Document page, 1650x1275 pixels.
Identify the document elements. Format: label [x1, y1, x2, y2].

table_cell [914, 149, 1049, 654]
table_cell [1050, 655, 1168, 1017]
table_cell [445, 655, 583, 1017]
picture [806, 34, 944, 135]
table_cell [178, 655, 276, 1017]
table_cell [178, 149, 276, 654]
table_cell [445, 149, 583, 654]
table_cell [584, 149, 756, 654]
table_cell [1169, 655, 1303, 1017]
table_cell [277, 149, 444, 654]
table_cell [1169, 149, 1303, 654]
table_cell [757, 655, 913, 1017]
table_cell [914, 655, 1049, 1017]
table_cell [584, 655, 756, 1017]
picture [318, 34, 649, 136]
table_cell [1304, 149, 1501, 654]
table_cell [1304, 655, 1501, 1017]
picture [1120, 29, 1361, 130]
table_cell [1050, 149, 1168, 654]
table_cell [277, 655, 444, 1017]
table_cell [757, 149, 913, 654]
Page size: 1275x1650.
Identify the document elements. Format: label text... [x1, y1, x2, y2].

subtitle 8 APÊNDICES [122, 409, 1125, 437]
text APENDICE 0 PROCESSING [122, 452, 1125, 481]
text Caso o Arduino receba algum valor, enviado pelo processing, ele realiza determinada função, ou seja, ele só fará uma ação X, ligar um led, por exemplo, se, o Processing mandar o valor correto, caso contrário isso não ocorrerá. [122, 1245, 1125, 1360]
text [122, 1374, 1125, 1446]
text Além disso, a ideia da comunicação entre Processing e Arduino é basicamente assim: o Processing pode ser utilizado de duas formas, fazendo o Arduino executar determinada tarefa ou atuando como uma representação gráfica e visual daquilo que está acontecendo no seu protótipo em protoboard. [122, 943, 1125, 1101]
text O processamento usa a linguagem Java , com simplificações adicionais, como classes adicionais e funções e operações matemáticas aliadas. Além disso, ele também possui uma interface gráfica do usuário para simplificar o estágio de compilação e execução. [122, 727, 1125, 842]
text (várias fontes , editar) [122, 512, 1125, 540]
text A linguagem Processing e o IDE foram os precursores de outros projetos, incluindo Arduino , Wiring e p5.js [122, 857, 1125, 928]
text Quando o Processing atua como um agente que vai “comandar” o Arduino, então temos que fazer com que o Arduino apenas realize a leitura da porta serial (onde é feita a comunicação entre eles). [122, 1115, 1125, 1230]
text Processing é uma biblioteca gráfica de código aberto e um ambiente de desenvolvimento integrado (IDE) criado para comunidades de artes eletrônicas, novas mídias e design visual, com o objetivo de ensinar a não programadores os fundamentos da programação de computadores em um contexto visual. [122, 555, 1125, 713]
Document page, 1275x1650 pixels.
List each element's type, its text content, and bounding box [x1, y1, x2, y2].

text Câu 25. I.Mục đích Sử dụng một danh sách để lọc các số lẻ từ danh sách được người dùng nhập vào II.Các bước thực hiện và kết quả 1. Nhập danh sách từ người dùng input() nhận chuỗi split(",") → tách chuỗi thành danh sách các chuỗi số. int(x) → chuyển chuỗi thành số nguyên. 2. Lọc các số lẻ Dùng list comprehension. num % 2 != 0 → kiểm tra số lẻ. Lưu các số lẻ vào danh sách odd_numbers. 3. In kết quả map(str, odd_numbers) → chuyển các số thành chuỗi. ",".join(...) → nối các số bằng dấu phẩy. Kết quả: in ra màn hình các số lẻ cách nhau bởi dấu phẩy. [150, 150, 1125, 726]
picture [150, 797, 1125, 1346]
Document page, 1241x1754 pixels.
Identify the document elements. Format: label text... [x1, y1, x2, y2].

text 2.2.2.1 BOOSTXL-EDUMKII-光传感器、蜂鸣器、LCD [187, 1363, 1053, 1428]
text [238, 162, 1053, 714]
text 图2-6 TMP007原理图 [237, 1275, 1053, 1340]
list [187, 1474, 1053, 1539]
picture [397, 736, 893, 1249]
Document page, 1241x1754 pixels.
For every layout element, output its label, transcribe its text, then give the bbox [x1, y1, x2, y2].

---------------

The whole listing, restated word for word, is the expected answer.

- _Answer space_:
Document page, 1650x1275 pixels.
Identify the document elements. Format: label [x1, y1, x2, y2].

table_cell [914, 149, 1049, 654]
table_cell [1050, 655, 1168, 1017]
table_cell [445, 655, 583, 1017]
picture [806, 34, 944, 135]
table_cell [178, 655, 276, 1017]
table_cell [178, 149, 276, 654]
table_cell [445, 149, 583, 654]
table_cell [584, 149, 756, 654]
table_cell [1169, 655, 1303, 1017]
table_cell [277, 149, 444, 654]
table_cell [1169, 149, 1303, 654]
table_cell [757, 655, 913, 1017]
table_cell [914, 655, 1049, 1017]
table_cell [584, 655, 756, 1017]
picture [318, 34, 649, 136]
table_cell [1304, 149, 1501, 654]
table_cell [1304, 655, 1501, 1017]
picture [1120, 29, 1361, 130]
table_cell [1050, 149, 1168, 654]
table_cell [277, 655, 444, 1017]
table_cell [757, 149, 913, 654]
Page size: 1275x1650.
Identify the document elements. Format: label text... [x1, y1, x2, y2].

subtitle 8 APÊNDICES [122, 409, 1125, 437]
text APENDICE 0 PROCESSING [122, 452, 1125, 481]
text Caso o Arduino receba algum valor, enviado pelo processing, ele realiza determinada função, ou seja, ele só fará uma ação X, ligar um led, por exemplo, se, o Processing mandar o valor correto, caso contrário isso não ocorrerá. [122, 1245, 1125, 1360]
text [122, 1374, 1125, 1446]
text Além disso, a ideia da comunicação entre Processing e Arduino é basicamente assim: o Processing pode ser utilizado de duas formas, fazendo o Arduino executar determinada tarefa ou atuando como uma representação gráfica e visual daquilo que está acontecendo no seu protótipo em protoboard. [122, 943, 1125, 1101]
text O processamento usa a linguagem Java , com simplificações adicionais, como classes adicionais e funções e operações matemáticas aliadas. Além disso, ele também possui uma interface gráfica do usuário para simplificar o estágio de compilação e execução. [122, 727, 1125, 842]
text (várias fontes , editar) [122, 512, 1125, 540]
text A linguagem Processing e o IDE foram os precursores de outros projetos, incluindo Arduino , Wiring e p5.js [122, 857, 1125, 928]
text Quando o Processing atua como um agente que vai “comandar” o Arduino, então temos que fazer com que o Arduino apenas realize a leitura da porta serial (onde é feita a comunicação entre eles). [122, 1115, 1125, 1230]
text Processing é uma biblioteca gráfica de código aberto e um ambiente de desenvolvimento integrado (IDE) criado para comunidades de artes eletrônicas, novas mídias e design visual, com o objetivo de ensinar a não programadores os fundamentos da programação de computadores em um contexto visual. [122, 555, 1125, 713]
Document page, 1275x1650 pixels.
List each element's type, its text content, and bounding box [x1, y1, x2, y2].

text Câu 25. I.Mục đích Sử dụng một danh sách để lọc các số lẻ từ danh sách được người dùng nhập vào II.Các bước thực hiện và kết quả 1. Nhập danh sách từ người dùng input() nhận chuỗi split(",") → tách chuỗi thành danh sách các chuỗi số. int(x) → chuyển chuỗi thành số nguyên. 2. Lọc các số lẻ Dùng list comprehension. num % 2 != 0 → kiểm tra số lẻ. Lưu các số lẻ vào danh sách odd_numbers. 3. In kết quả map(str, odd_numbers) → chuyển các số thành chuỗi. ",".join(...) → nối các số bằng dấu phẩy. Kết quả: in ra màn hình các số lẻ cách nhau bởi dấu phẩy. [150, 150, 1125, 726]
picture [150, 797, 1125, 1346]
Document page, 1241x1754 pixels.
Identify the document elements. Format: label text... [x1, y1, x2, y2].

text 2.2.2.1 BOOSTXL-EDUMKII-光传感器、蜂鸣器、LCD [187, 1363, 1053, 1428]
text [238, 162, 1053, 714]
text 图2-6 TMP007原理图 [237, 1275, 1053, 1340]
list [187, 1474, 1053, 1539]
picture [397, 736, 893, 1249]
Document page, 1241x1754 pixels.
For every layout element, output its label, transcribe its text, then give the bbox [x1, y1, x2, y2].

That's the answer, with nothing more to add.